▸ PAGE:

begin

For those who like a read...

Engine: Assemble!
With the parts mentioned earlier in this thread, I gave them all to one of my local garages to assemble, taking the missing good bits of my old engine (the sump for example). The two main reasons I asked a garage to do this were one: at the time, I wasn't confident in fiddling about with some of the internal engine parts. I reasoned I'd let a professional do the job. And two, back in 2017 I lived in a house which did not have a garage. I didn't have the space to assemble it myself. The garage I chose was one I'd been using ever since I moved here, I specifically chose them as they were older mechanics who had experience with older cars (I could see other customers bringing their classics to them). Certainly the first time I'd used them they were excellent.

You can see where this is going though can't you?

It took seven months to get the car back. Seven months sitting out in the salty sea air. Now I currently live in Orkney, and one of the many quirks of the culture here is that half of the garages/mechanics work in a rather strange way to me. Most people take their car to the garage and even if they're not given an ETA when they drop it off, the garage tends to do the job as soon as they can and get it back to the customer so they can collect payment. Not in Orkney, no, half the garages up here you have to actively chase them up to see if it's ready yet. It's strange. I breifly had a Vectra that took one month to get an MOT.

end

▸ WRITTEN INSTRUCTION: Pick up the engine-rebuild post after its final sentence and keep writing in the same voice. The entries come from a separate source unrelated to the engine post.

▸ EXTRACTED MATERIAL:
begin

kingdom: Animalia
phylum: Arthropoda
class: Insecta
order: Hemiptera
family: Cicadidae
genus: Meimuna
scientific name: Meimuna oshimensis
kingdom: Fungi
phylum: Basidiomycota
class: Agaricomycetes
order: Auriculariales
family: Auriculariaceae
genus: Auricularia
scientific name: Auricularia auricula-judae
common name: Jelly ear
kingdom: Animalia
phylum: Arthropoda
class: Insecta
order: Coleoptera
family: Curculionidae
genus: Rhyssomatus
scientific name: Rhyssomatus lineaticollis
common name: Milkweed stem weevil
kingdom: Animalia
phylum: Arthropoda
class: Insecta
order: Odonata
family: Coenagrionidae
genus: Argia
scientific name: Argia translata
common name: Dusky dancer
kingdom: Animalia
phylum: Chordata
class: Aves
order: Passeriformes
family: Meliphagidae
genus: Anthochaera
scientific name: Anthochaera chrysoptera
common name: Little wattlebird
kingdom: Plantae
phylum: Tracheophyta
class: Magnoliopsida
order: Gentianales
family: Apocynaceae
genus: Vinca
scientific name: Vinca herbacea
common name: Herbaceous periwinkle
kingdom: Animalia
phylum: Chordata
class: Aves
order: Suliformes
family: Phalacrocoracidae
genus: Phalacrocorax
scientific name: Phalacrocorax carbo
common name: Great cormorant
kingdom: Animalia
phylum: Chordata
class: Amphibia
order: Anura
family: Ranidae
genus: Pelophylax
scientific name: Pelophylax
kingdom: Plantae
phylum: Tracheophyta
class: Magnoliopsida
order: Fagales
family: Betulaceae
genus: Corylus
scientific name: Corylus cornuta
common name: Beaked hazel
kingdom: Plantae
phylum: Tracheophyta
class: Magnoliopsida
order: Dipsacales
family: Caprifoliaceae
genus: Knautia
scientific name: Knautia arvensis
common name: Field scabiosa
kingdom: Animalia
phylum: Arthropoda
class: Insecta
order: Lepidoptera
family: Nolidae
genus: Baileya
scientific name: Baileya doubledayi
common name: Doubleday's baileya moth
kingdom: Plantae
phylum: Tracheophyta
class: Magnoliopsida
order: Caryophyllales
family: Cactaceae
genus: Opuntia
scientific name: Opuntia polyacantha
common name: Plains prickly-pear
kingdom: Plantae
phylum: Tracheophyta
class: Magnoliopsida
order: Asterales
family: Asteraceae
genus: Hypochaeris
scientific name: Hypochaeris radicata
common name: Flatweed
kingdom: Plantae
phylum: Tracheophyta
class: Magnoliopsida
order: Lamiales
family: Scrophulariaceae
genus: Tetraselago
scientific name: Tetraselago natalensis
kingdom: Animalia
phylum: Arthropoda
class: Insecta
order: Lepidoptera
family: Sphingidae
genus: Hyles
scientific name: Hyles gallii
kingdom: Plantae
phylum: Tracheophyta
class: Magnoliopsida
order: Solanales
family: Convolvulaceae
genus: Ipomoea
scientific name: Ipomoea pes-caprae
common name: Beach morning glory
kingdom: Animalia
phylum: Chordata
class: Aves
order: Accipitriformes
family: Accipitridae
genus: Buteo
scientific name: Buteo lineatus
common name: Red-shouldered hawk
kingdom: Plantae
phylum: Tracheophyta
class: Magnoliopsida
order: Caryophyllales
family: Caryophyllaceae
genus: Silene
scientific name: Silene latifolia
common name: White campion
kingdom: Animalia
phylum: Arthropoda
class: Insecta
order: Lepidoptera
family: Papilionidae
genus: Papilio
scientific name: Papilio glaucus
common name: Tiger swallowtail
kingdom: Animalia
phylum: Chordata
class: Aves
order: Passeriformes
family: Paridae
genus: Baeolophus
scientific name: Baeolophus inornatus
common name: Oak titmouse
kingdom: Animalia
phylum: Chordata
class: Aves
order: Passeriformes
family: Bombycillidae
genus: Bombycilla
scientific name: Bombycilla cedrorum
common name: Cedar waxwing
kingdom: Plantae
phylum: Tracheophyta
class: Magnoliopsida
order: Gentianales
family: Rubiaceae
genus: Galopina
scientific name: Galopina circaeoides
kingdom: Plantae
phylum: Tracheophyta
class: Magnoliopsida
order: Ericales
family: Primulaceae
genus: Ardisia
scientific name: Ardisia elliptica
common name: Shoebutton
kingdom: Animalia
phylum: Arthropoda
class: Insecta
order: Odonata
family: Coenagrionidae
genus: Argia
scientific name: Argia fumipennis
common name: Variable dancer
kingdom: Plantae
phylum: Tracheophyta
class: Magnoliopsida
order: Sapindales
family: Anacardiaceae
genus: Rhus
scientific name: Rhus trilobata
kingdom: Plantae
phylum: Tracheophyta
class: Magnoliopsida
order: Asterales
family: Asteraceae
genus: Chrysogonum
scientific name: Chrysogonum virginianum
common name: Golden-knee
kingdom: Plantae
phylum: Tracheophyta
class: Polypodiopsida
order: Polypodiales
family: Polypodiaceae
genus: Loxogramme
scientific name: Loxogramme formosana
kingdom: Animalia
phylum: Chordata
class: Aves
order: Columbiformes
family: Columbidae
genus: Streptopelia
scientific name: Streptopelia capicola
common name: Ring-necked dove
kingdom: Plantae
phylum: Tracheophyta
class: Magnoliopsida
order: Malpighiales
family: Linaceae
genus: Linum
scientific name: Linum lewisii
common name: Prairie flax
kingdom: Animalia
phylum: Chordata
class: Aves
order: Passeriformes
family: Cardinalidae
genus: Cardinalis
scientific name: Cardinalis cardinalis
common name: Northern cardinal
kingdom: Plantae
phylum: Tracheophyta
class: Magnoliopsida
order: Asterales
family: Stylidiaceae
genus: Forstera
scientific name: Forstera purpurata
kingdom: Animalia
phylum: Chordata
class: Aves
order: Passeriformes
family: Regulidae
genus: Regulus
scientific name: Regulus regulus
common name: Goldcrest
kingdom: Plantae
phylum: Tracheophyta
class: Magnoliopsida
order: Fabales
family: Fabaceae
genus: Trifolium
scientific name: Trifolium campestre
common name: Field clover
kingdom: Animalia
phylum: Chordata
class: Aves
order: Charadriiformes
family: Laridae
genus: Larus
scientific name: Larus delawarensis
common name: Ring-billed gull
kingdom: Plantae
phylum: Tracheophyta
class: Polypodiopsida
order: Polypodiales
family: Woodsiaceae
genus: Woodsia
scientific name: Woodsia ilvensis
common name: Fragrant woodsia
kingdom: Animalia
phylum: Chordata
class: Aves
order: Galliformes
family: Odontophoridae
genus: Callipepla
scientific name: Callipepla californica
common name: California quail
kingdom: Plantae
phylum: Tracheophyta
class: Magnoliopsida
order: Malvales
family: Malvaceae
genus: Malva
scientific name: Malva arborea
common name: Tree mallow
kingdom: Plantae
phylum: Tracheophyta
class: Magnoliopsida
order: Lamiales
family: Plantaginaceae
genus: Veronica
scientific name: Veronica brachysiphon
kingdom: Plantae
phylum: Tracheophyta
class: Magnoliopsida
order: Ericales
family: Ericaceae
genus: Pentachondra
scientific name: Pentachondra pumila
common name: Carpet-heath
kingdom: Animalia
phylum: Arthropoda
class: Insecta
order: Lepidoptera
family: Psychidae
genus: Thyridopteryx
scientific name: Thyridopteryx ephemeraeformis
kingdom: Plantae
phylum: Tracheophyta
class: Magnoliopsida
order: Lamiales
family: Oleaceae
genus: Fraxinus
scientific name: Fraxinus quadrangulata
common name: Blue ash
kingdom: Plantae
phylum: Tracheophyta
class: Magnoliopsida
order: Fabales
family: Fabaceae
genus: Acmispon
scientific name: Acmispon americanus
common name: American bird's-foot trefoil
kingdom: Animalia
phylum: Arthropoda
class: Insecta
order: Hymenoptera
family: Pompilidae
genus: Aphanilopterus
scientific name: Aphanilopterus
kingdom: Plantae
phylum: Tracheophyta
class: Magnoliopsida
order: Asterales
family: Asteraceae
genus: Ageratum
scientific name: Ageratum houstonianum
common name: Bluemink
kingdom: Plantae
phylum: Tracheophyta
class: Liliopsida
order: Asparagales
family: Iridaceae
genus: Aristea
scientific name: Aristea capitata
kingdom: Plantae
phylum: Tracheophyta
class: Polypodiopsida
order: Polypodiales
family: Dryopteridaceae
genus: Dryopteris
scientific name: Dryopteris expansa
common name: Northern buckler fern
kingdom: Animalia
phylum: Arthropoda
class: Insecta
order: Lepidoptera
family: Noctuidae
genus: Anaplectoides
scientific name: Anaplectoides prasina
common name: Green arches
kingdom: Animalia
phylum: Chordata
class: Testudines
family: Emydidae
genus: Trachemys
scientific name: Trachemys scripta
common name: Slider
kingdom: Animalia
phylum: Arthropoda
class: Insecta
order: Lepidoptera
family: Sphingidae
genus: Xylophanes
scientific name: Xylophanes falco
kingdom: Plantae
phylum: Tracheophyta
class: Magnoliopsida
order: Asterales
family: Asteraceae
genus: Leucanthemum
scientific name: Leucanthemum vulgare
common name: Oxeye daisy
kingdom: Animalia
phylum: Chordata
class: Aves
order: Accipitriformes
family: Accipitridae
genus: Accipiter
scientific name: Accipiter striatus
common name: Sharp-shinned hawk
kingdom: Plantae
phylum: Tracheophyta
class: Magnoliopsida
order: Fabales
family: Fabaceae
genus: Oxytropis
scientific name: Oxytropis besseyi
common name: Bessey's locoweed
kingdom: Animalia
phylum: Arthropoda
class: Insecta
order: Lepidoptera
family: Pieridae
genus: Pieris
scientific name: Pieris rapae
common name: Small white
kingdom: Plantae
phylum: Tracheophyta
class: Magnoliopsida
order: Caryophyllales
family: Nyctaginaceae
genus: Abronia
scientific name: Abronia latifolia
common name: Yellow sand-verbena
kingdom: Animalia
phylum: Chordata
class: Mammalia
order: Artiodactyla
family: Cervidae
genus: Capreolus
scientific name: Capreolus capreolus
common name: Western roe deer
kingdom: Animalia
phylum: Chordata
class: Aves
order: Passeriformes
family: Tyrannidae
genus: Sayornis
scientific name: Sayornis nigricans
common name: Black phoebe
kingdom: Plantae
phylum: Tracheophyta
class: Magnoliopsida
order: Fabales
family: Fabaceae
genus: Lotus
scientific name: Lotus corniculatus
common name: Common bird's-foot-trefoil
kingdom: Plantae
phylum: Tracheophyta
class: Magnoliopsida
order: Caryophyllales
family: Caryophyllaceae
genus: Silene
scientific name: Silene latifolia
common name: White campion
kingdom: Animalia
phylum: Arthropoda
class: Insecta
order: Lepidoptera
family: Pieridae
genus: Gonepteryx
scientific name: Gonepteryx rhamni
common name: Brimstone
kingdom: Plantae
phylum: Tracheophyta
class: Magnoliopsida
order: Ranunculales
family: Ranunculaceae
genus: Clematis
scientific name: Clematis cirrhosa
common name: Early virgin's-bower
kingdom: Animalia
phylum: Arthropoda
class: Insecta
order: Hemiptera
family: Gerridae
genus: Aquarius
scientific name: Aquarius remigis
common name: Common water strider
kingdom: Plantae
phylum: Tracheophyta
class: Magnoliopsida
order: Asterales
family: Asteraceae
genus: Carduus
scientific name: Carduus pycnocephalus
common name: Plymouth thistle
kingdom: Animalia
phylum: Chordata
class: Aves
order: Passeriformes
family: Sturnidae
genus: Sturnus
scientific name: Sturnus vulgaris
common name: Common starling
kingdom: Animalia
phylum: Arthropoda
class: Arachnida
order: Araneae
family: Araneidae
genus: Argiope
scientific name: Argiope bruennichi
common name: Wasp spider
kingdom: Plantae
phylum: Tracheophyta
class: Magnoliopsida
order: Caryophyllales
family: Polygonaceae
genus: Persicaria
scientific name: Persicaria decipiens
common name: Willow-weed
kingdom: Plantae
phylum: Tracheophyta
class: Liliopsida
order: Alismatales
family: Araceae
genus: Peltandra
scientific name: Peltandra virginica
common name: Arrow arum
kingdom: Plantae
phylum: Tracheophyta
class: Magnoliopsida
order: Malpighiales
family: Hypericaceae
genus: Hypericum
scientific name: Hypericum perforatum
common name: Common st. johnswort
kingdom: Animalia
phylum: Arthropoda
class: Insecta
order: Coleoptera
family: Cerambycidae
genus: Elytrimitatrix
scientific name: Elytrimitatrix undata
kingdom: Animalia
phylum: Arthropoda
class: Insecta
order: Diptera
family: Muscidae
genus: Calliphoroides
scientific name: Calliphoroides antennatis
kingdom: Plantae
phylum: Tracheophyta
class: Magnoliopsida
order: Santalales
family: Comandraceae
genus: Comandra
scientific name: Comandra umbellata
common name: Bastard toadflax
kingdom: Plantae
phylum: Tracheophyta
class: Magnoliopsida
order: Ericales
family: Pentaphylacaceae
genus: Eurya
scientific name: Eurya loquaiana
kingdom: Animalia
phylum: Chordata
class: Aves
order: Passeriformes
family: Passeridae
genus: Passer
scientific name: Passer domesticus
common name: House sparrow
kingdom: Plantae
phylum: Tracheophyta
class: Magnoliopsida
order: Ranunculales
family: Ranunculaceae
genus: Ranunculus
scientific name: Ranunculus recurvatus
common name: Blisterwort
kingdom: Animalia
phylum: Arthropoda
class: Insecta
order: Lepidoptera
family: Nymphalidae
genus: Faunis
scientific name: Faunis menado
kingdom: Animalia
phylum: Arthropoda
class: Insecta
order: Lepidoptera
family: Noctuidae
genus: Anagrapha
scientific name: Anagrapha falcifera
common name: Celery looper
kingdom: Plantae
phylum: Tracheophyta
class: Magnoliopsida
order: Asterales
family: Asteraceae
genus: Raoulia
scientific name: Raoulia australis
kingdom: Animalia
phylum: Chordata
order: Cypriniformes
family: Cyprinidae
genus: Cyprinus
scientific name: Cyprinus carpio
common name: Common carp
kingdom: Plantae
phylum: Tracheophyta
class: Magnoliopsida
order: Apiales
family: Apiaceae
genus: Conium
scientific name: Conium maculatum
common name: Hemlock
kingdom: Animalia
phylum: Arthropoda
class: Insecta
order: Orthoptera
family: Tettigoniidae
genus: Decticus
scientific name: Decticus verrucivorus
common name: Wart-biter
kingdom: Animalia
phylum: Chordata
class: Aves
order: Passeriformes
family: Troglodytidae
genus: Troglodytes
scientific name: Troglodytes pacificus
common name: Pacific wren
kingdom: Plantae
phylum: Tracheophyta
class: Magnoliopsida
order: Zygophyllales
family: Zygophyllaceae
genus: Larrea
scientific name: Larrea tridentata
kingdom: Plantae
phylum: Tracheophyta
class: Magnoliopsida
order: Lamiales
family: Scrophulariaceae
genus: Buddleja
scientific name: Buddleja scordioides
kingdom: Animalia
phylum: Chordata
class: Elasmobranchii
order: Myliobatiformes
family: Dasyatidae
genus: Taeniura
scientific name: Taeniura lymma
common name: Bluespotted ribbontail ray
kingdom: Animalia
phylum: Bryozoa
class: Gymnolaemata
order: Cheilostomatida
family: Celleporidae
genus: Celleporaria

end

▸ RESULT OF THE TASK:
Anyway, even though I knew of this quirk at the time, I didn't expect seven months. And when I got it back it sounded horrendous. But it moved, and I missed it and I figured it was probably something that could be corrected with some tuning. I spent the next few days driving about the roads, breaking in the engine, doing oil changes. I even had the nerve to get the garage to retorque the engine for me. That only took them a few days though.

At this point I decided to consult someone who no-doubt knew how to correct the running of the engine: Gadge. He kindly agreed and round about March 2018 I set off down the country. (Normally I travel all the way down Scotland and back each month anyway, on this occasion I'd be going a little further!)

However about an hour in, the engine started jumping and then it just died. I got out and discovered my engine bay splattered with oil. When it was running, it seemed to come from the seal between the crankcase and the oil filter pulley. I got the AA the rest of the way down, contacted Gadge to call off our plan, spent a few days down in central belt Scotland then called up the AA to take me home again.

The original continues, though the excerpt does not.